A live attenuated varicella vaccine, the Oka strain, was developed by Takahashi and his colleagues in Japan the early 1970s (Takahashi et al., 1974). This vaccine is now being adminstered to varicella-susceptible healthy children and adults in many countries; it is produced by at least 3 manufacturers worldwide (Merck and Co., Glaxo SmithKline, and Biken Institute/Aventis Pasteur). Although the vaccine was developed in Japan, the largest experience with it comes from the United States, where the Merck formulation was licensed for routine use in healthy susceptible individuals over the age of 1 year in 1995 (Centers for Disease Control, 1996). In both pre- and postlicensure studies (Gershon et al., , ; White, ; Sharrar et al., 2000) the vaccine was demonstrated to be extremely safe.
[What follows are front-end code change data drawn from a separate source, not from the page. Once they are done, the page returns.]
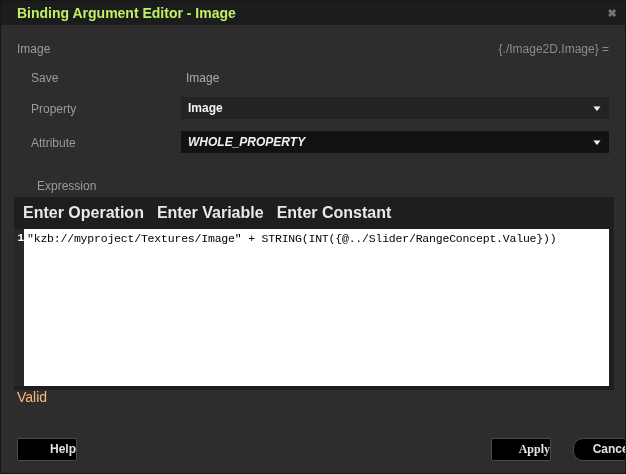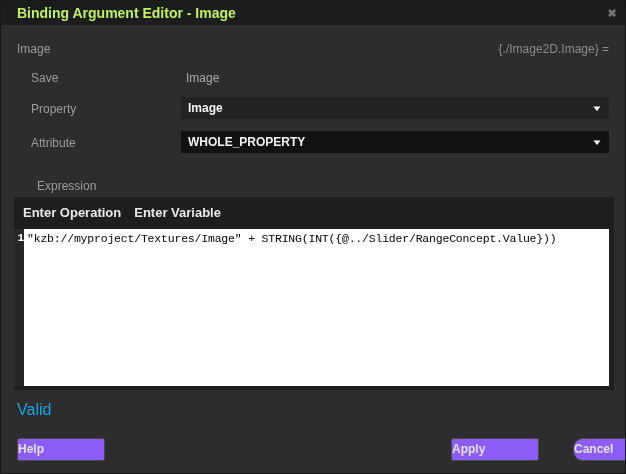--- a/index.html
+++ b/index.html
@@ -19,56 +19,56 @@
     text-align:center;color:#757575;font-size:11px;font-weight:bold;cursor:default;
   }
   .label{position:absolute;font-size:12px;color:#9b9b9b;}
   .binding-path{position:absolute;top:41px;right:16px;font-size:12px;color:#8b8b8b;}
   .item-value{position:absolute;left:185px;top:70px;font-size:12px;color:#ababab;}
   .dropdown{
     position:absolute;left:180px;width:428px;height:22px;box-sizing:border-box;
     display:flex;align-items:center;justify-content:space-between;padding:0 8px 0 7px;
   }
   .dd-property{top:96px;background:#232323;}
-  .dd-attribute{top:130px;background:#121212;}
+  .dd-attribute{top:130px;background:#121212;font-style:italic;}
   .dd-text{font-size:12px;font-weight:bold;color:#f2f2f2;white-space:nowrap;}
   .dd-arrow{font-size:8px;color:#f0f0f0;transform:scaleX(1.5);}
   .expr-panel{
     position:absolute;left:13px;top:196px;width:600px;height:193px;background:#1e1e1e;
   }
   .expr-menu{
     position:absolute;left:9px;top:0;height:31px;display:flex;align-items:center;gap:13px;
   }
-  .menu-item{font-size:13px;font-weight:bold;color:#e9e9e9;white-space:nowrap;}
+  .menu-item{font-size:16px;font-weight:bold;color:#e9e9e9;white-space:nowrap;}
   .gutter{
     position:absolute;left:0;top:32px;width:10px;height:157px;background:#272727;
     text-align:right;
   }
   .line-no{
     font-family:"Liberation Mono",monospace;font-size:11px;font-weight:bold;
     color:#ffffff;display:block;padding-top:3px;
   }
   .editor{
     position:absolute;left:10px;top:32px;width:585px;height:157px;background:#ffffff;
     overflow:hidden;
   }
   .code-line{
     font-family:"Liberation Mono",monospace;font-size:11.5px;color:#000000;
     white-space:pre;padding:3px 0 0 3px;letter-spacing:-0.2px;
   }
-  .status{position:absolute;left:16px;top:400px;font-size:16px;color:#0ea5e9;}
+  .status{position:absolute;left:16px;top:388px;font-size:14px;color:#fdba74;}
   .btn{
-    position:absolute;top:437px;height:23px;width:88px;box-sizing:border-box;
-    background:#8b5cf6;border:1px solid #4a4a4a;border-radius:2px;
-    color:#e2e2e2;font-size:12px;font-weight:bold;line-height:21px;text-align:left;
+    position:absolute;top:437px;height:23px;width:60px;box-sizing:border-box;
+    background:#000000;border:1px solid #4a4a4a;border-radius:2px;
+    color:#e2e2e2;font-size:12px;font-weight:bold;line-height:21px;text-align:right;
     cursor:default;
   }
   .btn-help{left:16px;}
   .btn-save{left:398px;}
-  .btn-apply{left:450px;}
+  .btn-apply{left:490px;font-family:Liberation Serif, serif;}
   .btn-cancel{left:572px;border-radius:10px;}
 </style>
 </head>
 <body>
 
 <div class="dialog">
 
   <div class="titlebar">
     <span class="title">Binding Argument Editor - Image</span>
     <span class="close-btn">✖</span>
@@ -91,20 +91,21 @@
     <span class="dd-text">WHOLE_PROPERTY</span>
     <span class="dd-arrow">▼</span>
   </div>
 
   <span class="label" style="left:12px;top:178px;margin-left:24px;">Expression</span>
 
   <div class="expr-panel">
     <div class="expr-menu">
       <span class="menu-item">Enter Operation</span>
       <span class="menu-item">Enter Variable</span>
+      <span class="menu-item">Enter Constant</span>
     </div>
     <div class="gutter">
       <span class="line-no">1</span>
     </div>
     <div class="editor">
       <div class="code-line">"kzb://myproject/Textures/Image" + STRING(INT({@../Slider/RangeConcept.Value}))</div>
     </div>
   </div>
 
   <span class="status">Valid</span>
Adverse effects in healthy persons are few and quite transient: a sore arm after the injection in 20%–25%, and a very minor rash resembling mild varicella in about 5%, usually appearing a month after immunization (White, 1997). A small proportion of vaccinees (15%) may also experience mild fever. It takes about a week to demonstrate antibodies to varicella-zoster virus (VZV) after immunization, but protection often results even after an exposure has occurred. As a result of widespread immunization of children, the epidemiology of varicella has begun to change in the United States, with a reported marked decline in incidence in sentinel areas, where active surveillance for the disease is being carried out (Seward et al., 2002). Vaccination is now being explored for the possibility of its preventing or modifying zoster. In a very real sense, the development of live varicella vaccine paved the way for the development of other vaccines against herpesviruses.